Currently, arbitration in South Africa is governed by the South African Arbitration Act 1965. The 1965 Act applies to both foreign and domestic arbitration proceedings. The recognition and enforcement of foreign arbitral awards is governed by the Recognition and Enforcement of Foreign Arbitral Awards Act 1977.  The 1965 Act gives the courts broad powers to intervene in the arbitration process. For example:

  • section 3 of the 1965 Act provides that the court may, “on good cause shown”, set aside the arbitration agreement, or order that any particular dispute referred to in the arbitration agreement shall not be referred to arbitration, or order that the arbitration agreement shall cease to have effect with reference to any dispute referred.
  • section 6 of the 1965 Act provides that the court may stay proceedings initiated by a party to an arbitration agreement, but only if a party makes an application to court requesting it, and does so “before delivering any pleadings or taking any other steps in the proceedings”; the court has the power to impose any conditions to the stay as it deems “just”.

Understandably, as these provisions give a great deal of discretion to the local courts to intervene in the arbitration process and thus increase uncertainty, parties are deterred from pursuing their international commercial disputes through arbitration in South Africa.

The Bill provides that the objects of the new legislation are to:

  • facilitate the use of arbitration as a method of resolving international commercial disputes,
  • adopt the UNCITRAL Model Law for use in international commercial disputes,
  • facilitate the recognition and enforcement of certain arbitration agreements and arbitral awards, and
  • give effect to the New York Convention on the Recognition and Enforcement of Foreign Arbitral Awards (the NY Convention).

Once enacted, the legislation will govern international commercial arbitration, but will not impact on the existing arbitration laws governing domestic disputes, which will continue to be governed by the existing 1965 Act. If enacted, the new law will apply to agreements entered into before and after the enactment of the Bill, provided that an arbitration has not already commenced before the Bill has become law. 

The Bill incorporates the Model Law almost in its entirety and brings South Africa’s 1977 legislation dealing with the recognition and enforcement of foreign awards in line with the NY Convention, to which South Africa acceded in May 1976 without any reservations. Although the country implemented the NY Convention through the 1977 Act, its legislation nonetheless prohibits the enforcement of awards relating to mining, production, import, export, refining, possession or use, sale or ownership of any material located anywhere in the world, without the consent of the country’s Minister of Trade and Industries. It is proposed that this limitation will be abolished.
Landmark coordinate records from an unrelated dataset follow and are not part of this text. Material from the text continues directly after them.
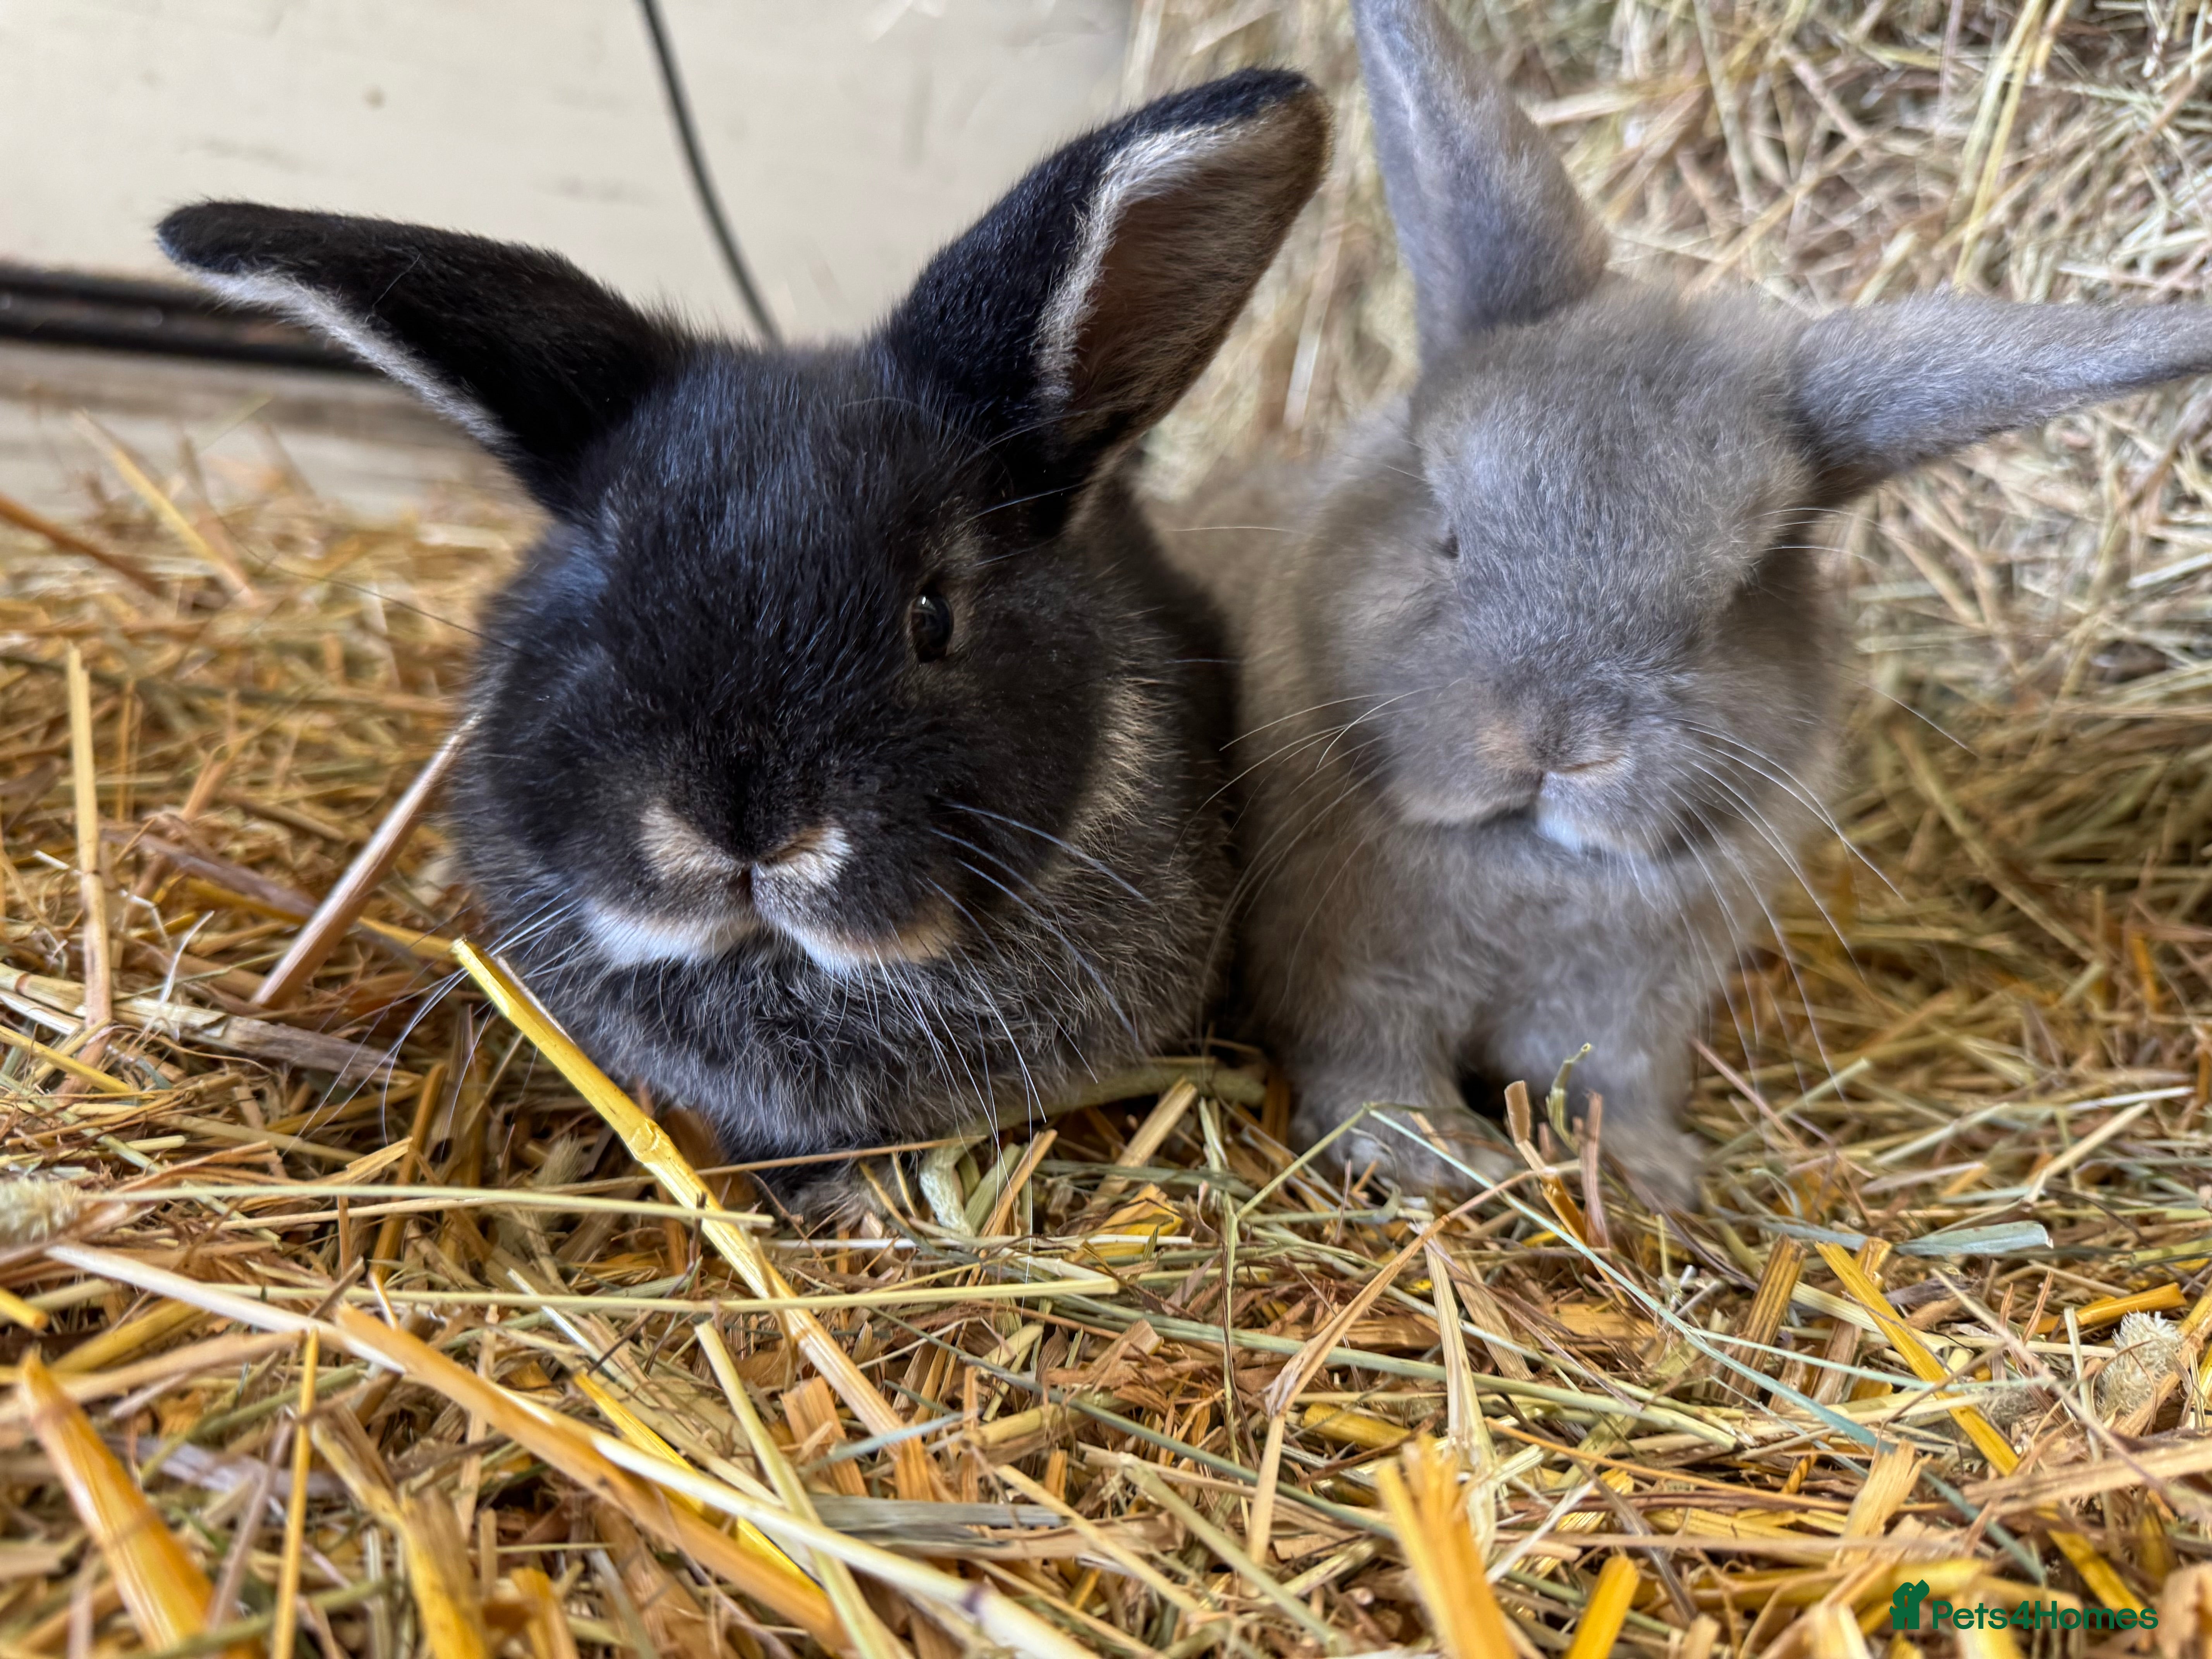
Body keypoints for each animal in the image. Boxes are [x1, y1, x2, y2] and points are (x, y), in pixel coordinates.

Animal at [1169, 0, 2212, 1209]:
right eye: (1450, 532)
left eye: (1733, 595)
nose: (1558, 740)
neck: (1532, 865)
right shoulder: (1354, 974)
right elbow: (1371, 1068)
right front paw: (1439, 1157)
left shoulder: (1628, 1014)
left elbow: (1604, 1084)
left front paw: (1655, 1175)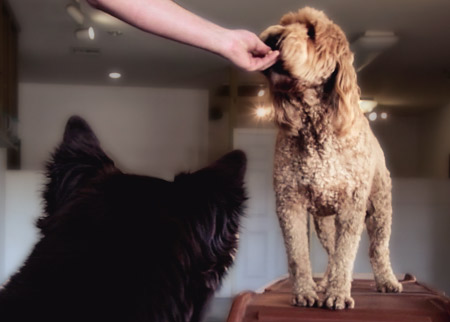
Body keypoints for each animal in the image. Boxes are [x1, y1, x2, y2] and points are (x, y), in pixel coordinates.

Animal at [258, 7, 402, 310]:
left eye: (312, 32)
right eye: (285, 23)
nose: (272, 37)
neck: (314, 126)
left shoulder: (352, 207)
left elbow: (347, 254)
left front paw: (338, 294)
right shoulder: (290, 203)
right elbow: (298, 255)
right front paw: (305, 292)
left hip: (380, 208)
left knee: (377, 249)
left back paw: (387, 281)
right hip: (323, 221)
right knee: (332, 250)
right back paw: (323, 282)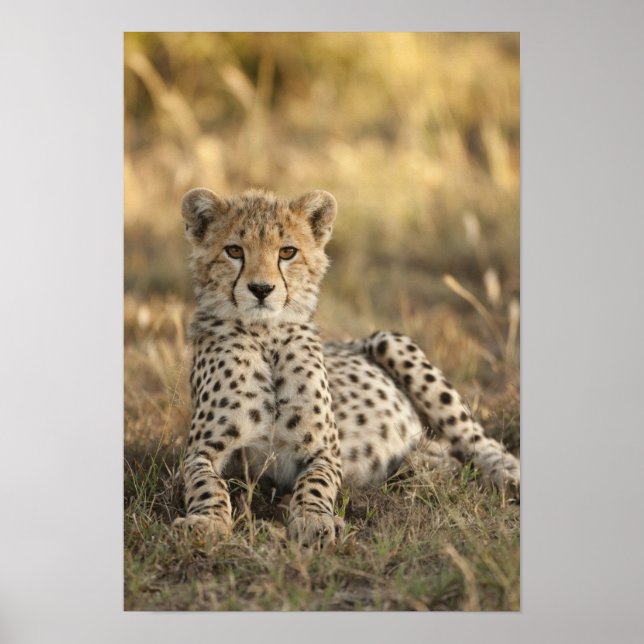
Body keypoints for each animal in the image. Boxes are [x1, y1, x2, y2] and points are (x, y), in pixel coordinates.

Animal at [173, 187, 520, 547]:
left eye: (287, 252)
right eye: (234, 251)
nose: (261, 289)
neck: (265, 335)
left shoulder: (324, 449)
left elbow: (315, 484)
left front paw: (313, 520)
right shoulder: (202, 449)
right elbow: (206, 483)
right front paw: (206, 521)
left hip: (390, 341)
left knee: (478, 439)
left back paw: (508, 475)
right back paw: (424, 461)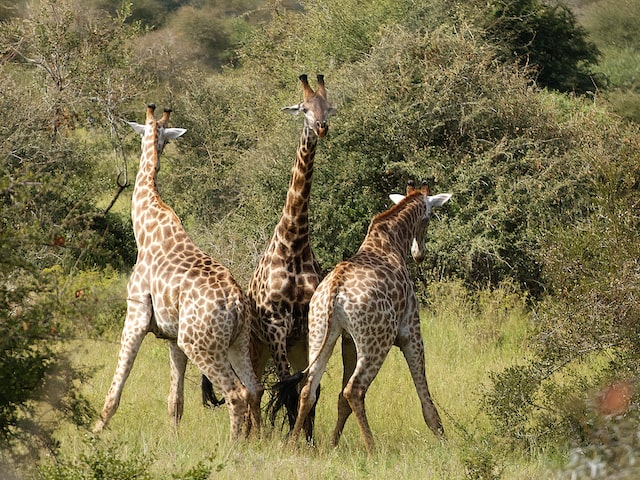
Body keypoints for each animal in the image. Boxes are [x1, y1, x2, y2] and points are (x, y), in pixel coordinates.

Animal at [91, 103, 262, 440]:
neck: (145, 227)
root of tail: (237, 304)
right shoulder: (171, 336)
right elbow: (175, 399)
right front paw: (173, 438)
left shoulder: (136, 315)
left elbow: (117, 384)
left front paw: (96, 428)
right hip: (236, 341)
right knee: (254, 388)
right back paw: (256, 440)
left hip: (199, 343)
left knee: (236, 393)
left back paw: (235, 445)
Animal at [202, 73, 338, 436]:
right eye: (304, 108)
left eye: (329, 107)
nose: (321, 127)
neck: (294, 243)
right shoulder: (277, 326)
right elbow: (285, 389)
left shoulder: (304, 330)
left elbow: (307, 389)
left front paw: (307, 440)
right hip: (254, 345)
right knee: (255, 387)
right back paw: (255, 434)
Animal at [282, 181, 448, 454]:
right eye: (430, 217)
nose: (420, 254)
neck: (391, 242)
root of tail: (335, 289)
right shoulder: (411, 331)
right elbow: (425, 395)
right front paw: (444, 440)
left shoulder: (349, 341)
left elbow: (339, 399)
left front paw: (333, 445)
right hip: (377, 341)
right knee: (355, 389)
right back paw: (372, 450)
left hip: (320, 333)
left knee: (308, 388)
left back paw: (294, 445)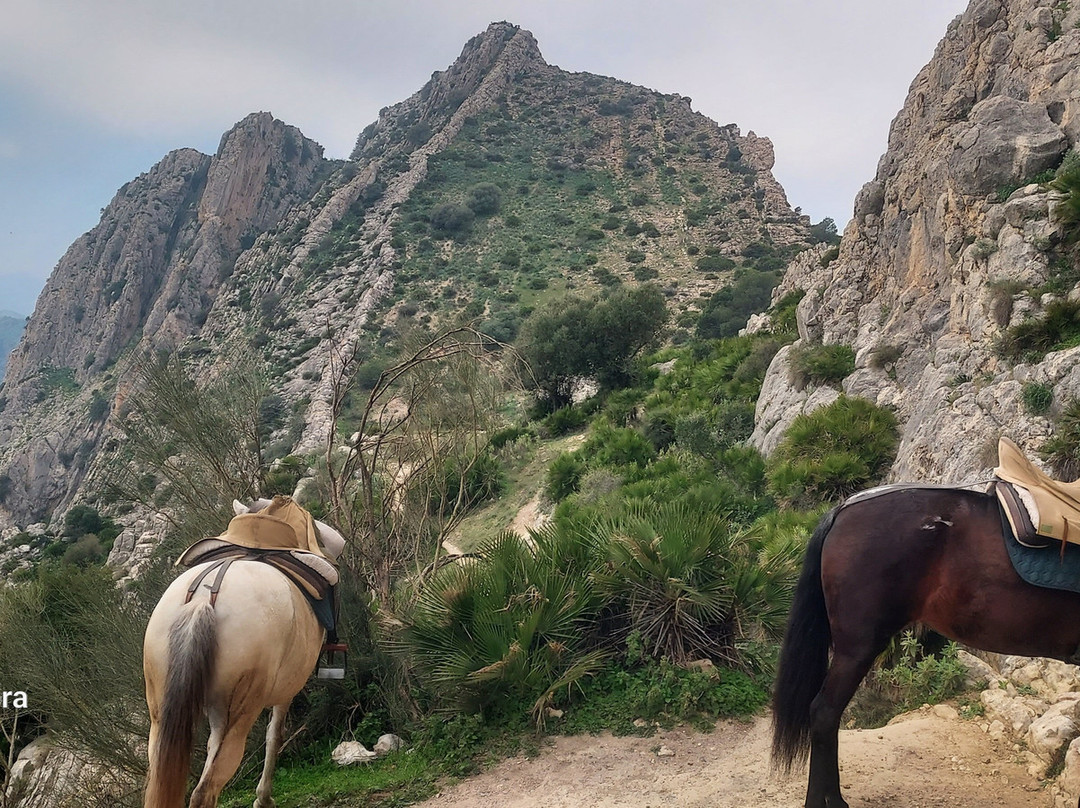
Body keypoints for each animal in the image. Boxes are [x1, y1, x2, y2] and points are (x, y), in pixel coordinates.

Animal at [142, 499, 345, 808]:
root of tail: (203, 600)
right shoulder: (286, 690)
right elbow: (274, 736)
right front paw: (263, 798)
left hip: (161, 712)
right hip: (238, 712)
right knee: (206, 789)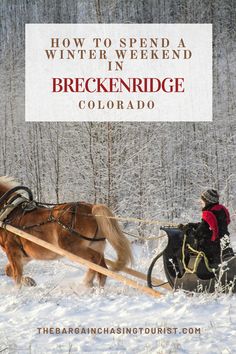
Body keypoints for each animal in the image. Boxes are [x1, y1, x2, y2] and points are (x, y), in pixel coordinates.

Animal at [0, 176, 133, 288]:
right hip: (96, 245)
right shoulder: (26, 255)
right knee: (102, 269)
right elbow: (9, 271)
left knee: (94, 260)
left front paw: (18, 291)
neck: (9, 213)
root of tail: (91, 208)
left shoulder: (12, 251)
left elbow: (16, 276)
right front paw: (29, 281)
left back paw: (86, 283)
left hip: (72, 249)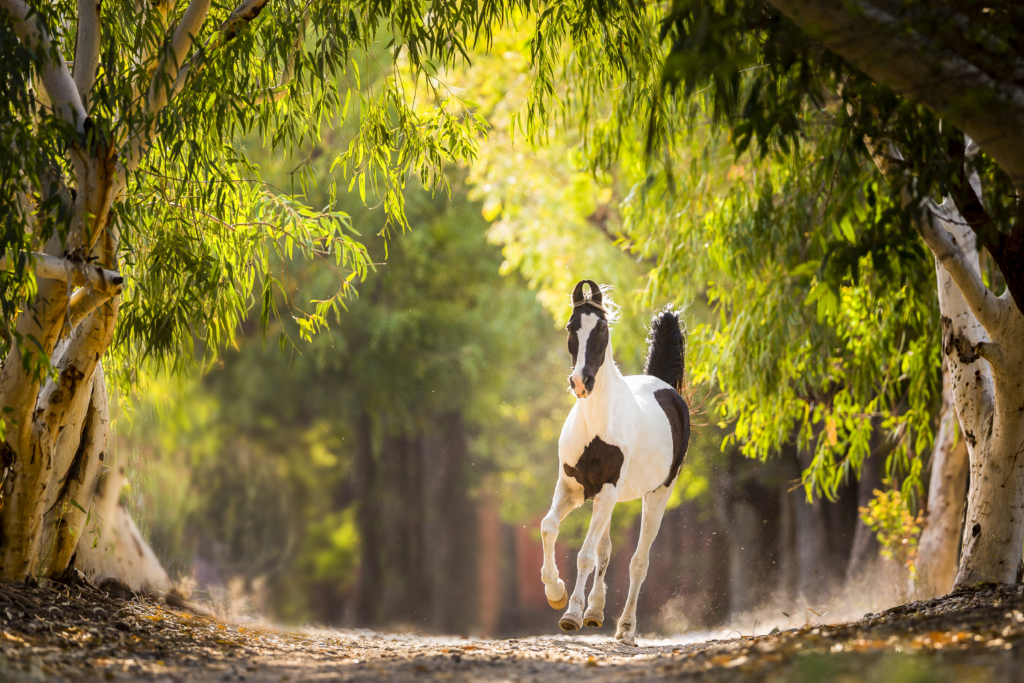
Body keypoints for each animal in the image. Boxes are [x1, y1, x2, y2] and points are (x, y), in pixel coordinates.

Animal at [540, 278, 692, 647]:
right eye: (571, 327)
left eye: (603, 328)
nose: (581, 382)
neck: (597, 424)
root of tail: (666, 387)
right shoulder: (573, 487)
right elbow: (549, 527)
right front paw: (556, 593)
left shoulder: (606, 491)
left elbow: (585, 555)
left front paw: (570, 615)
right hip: (604, 499)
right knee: (606, 550)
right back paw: (595, 612)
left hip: (657, 495)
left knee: (638, 561)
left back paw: (625, 629)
The Bill is aimed at making the country a more attractive jurisdiction for foreign parties to resolve their commercial disputes. On the one hand, the country’s efforts to modernise its outdated international arbitration law are welcome. On the other, these efforts are co-mingled with other legislation such as the recently passed Protection of Investment Act 2015 (not yet in force) which requires investors to pursue arbitration against the government only after first having exhausted domestic remedies and then having obtained consent by the State to arbitrate with a foreign investor. The international commercial community’s reaction to the new legislation remains to be seen.